Maximize Remote Seller Revenue with Data and Analytics

Maximize Remote Seller Revenue with Data and Analytics 

Collecting the appropriate taxes from remote sellers , i.e., businesses that sell into a state but don’t have a physical presence there. could increase states’ revenue by millions of dollars each year. The Government Accountability Office estimated that if remote sellers were brought into compliance, states could collectively gain upwards of $30B annually. States have employed a variety of strategies to address remote seller noncompliance, including wide-reaching informational campaigns to encourage remote sellers to register appropriately or using “Top 1000” lists to identify and contact online retailers, but these barely scratch the surface. Most programs leave millions on the table because they’re hindered by a few recurring challenges: 

  1. The sheer scale of the marketplace: There are millions of remote sellers operating today. While it would be impossible to bring them all into compliance, states need a way to prioritize remote sellers that will yield the highest ROI. 
  2. Limited resources: Finding remote sellers is labor-intensive and often involves a highly manual search and discovery process​. 
  3. Complexity of compliance: There are a variety of noncompliance types, each which requires a specific approach [graphic below]. Plus, parent-subsidiary relationships make it difficult to know which entity should be filing or which businesses are complying.  

These challenges aren’t insurmountable, though. States can exponentially improve their efforts to bring remote sellers into compliance by leveraging advanced data and analytics.  

A Better Approach

It all starts with the data.  

First, states need reliable data to identify the compliant population of businesses. From there, they can seek out the missing—or noncompliant—entities. But manual searches and purchased databases aren’t enough. Voyatek’s solution leverages the latest open-source tools to scrape the web for millions of online retailers and marketplace facilitators. We also scrape the web for parent/subsidiary relationships, which allows us to understand corporate structures and better target the parties responsible for tax filings. 

 From there we use predictive models and algorithms that (1) identify online retailers that do not appear to be filing with the state and (2) estimate the likelihood that those entities actually have nexus within the state.​ This allows us to be strategic about which remote sellers we prioritize. 

Now that we have a target list of remote sellers that is accurate and actionable, we again turn to the data to help us develop the best treatments. For example, instead of sending out an identical letter to thousands of businesses, we use behavioral analytics to make data-driven decisions about the language used, the intervals of communication, and more.   

Finally, we continuously monitor and measure the outcomes of the treatments. Are we successfully converting these leads into compliant taxpayers? How are our efforts translating into added tax revenue? By capturing this data, we create a powerful feedback loop.  
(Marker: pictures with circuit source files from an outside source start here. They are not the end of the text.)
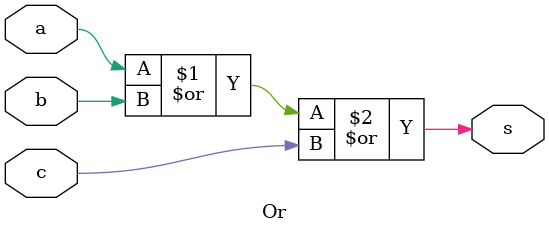
<source format=sv>
module Or(
   input a,b,c,
  output s);
  
  assign s = a|b|c;
  
endmodule
</source>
Over time, the models become more accurate in determining nexus and home in on the types of non-compliance present in your state. This means that we’re increasingly targeting businesses in your state’s “sweet spot.” These entities are smaller than the e-commerce giants (that are likely already compliant) but larger than the mom-and-pop shops that don’t meet the filing threshold—enough revenue to be worth chasing. And once businesses are brought into compliance, they are very likely to remain compliant for the next 5, 10 years and beyond resulting in meaningful revenue that states can leverage to better serve their constituents. 

 In fact, our solution has helped states capture upwards of $18M in additional revenue since 2020.